When I wrote my letter of intent for my journalism application in my second year of university I focused on the people whose stories I wanted to tell and my involvement with the community. I didn’t mention I thought the program provided the most practical skill sets I could get from a liberal arts education until I was interviewing to be the editor-in-chief of the campus newspaper a year and a half later.

When I think about what I want for myself, being a reporter doesn’t come in to the picture much anymore. I’m good at it, but I haven’t loved it since experiencing the ugly side of political journalism and public opinion during my last year of university.

Since the New Year I’ve spent a lot of time thinking about whether not wanting to be a reporter anymore is just being chicken. I don’t think it is. I think I’ve finally recognized where the limit to what I can cope with is, and for the first time in my life I’m respecting the limit and looking for alternatives.

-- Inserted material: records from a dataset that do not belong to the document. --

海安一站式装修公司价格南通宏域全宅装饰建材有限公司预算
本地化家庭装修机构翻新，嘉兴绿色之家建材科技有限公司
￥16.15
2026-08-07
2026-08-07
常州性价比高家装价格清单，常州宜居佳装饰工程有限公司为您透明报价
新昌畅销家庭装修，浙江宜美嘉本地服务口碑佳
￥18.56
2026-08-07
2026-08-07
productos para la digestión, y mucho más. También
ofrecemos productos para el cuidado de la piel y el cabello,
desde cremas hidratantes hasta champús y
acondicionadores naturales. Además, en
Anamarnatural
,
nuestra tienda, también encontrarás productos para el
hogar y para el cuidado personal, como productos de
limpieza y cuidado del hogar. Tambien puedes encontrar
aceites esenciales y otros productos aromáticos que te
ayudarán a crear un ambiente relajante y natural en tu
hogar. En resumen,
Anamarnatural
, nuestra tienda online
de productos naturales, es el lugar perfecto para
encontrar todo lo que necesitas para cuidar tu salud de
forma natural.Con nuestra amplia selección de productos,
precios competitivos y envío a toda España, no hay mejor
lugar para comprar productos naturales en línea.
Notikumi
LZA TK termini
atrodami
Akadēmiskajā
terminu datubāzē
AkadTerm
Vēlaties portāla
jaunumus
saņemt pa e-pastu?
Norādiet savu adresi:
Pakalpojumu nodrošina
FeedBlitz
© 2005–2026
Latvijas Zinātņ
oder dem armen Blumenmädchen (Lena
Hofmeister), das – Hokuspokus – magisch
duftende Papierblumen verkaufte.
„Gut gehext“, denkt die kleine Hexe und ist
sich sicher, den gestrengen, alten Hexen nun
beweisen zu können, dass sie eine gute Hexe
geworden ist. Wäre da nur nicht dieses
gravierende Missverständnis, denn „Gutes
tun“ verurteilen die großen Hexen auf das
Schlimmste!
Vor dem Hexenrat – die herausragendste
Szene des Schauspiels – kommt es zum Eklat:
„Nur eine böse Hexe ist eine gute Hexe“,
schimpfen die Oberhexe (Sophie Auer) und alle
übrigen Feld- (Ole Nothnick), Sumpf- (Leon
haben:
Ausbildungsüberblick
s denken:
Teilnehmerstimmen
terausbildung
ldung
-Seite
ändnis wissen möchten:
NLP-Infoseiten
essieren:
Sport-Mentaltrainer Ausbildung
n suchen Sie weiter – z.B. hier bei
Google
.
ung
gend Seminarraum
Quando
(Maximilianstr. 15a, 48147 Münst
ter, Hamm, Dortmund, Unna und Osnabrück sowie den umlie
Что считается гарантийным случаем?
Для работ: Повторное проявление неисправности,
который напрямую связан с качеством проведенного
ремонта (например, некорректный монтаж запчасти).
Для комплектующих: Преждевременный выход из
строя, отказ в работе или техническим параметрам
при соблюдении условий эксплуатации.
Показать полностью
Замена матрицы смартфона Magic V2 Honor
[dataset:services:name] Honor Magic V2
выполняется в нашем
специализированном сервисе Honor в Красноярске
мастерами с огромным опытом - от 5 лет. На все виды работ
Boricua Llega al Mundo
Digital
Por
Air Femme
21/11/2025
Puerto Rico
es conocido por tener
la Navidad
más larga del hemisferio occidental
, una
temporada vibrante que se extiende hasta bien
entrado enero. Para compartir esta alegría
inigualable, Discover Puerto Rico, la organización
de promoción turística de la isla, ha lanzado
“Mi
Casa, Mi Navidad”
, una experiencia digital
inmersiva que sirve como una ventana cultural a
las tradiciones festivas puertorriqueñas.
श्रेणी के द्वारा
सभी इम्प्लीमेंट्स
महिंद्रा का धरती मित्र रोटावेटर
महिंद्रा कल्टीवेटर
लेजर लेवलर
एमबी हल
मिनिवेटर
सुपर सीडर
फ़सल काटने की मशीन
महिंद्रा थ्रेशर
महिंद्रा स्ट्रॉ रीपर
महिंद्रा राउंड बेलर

I love talking to people and making their stories, both good and bad accessible. I can do that by organizing fundraising events for a charity whose mission I share. I can use my writing and audio-video editing skills towards bringing in more volunteers and money to expand on current programs. I can get back to choosing work which needs me to serve others, and puts the attention on them and what they’ve done or experienced rather than on me and how I told the story.

For now I’ll continue to serve at banquets and pick up shifts reporting for the local radio station. Rent needs to be paid and groceries need to be bought. I’ll pray for God to give me an obvious sign pointing me to where I need to go, and keep applying for jobs at charities and organizations involved with vulnerable populations.